Alan left the SWP and became a libertarian in his late years but that does nothing to lighten the sadness. Perhaps it is fitting he died on the day that Ed Miliband was booed at the TUC rally in Hyde Park. He would have enjoyed that.
Neil Rogall, Surrey
Banks make hay while sun doesn’t shine
Socialist Worker is right to argue that the recent hike in food prices is not solely due to the weather. Food price speculation and the switch from food production to biofuels have also played a part.
But it is wrong to run a headline that says “Don’t blame the weather”. Banks are moving into food price speculation because they know freak weather conditions caused by global warming will increase food shortages—and drive up prices.
The fight against climate change, and for a million climate jobs, is an important element in the fight against austerity.
Ken Montague, north London
Do poppies glorify war?
The British Legion launched its poppy appeal last week. The money raised from this will go to help ex-soldiers who have been injured in conflicts.

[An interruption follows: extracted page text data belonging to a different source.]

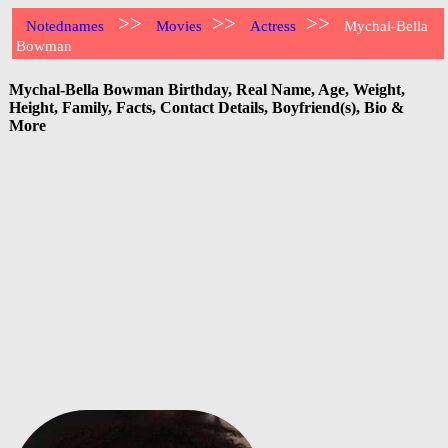
>>
>>
>>
Notednames
Movies
Actress
Mychal-Bella
Bowman
Mychal-Bella Bowman Birthday, Real Name, Age, Weight,
Height, Family, Facts, Contact Details, Boyfriend(s), Bio &
More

As internationalists and socialists, what is the correct attitude to take to this appeal? Does it glorify and perpetuate war?
Matthew Rhodes, Bradford
Don’t be a doormat
The time has come for the workers to show their teeth!
Davie Withers on Facebook
Definitely! Behave like doormats and the government and employers will treat us like doormats.
Lisa Minyara on Facebook
Burn a Tory this month
Last year some people made effigies of David Cameron and George Osborne for bonfire night. Doing this again would be very popular.
Emily Taylor, Leicestershire
All parties are our enemies
Labour’s Ed Miliband stated at the TUC rally on 20 October in London that Labour would continue with welfare reform cuts if elected.
All governments have the same agenda. They all piss in the same pot. Vote for no party and advocate a general strike.
Nigel Simmons, Grimsby
Cameron is a lawbreaker
According to David Cameron, people who break the law should be punished. This may be why he thinks it’s OK to punish prisoners by not allowing them to vote.
But Cameron himself seems to be breaking the law. The European Court says it’s illegal to refuse prisoners the vote. So what’s Cameron’s punishment?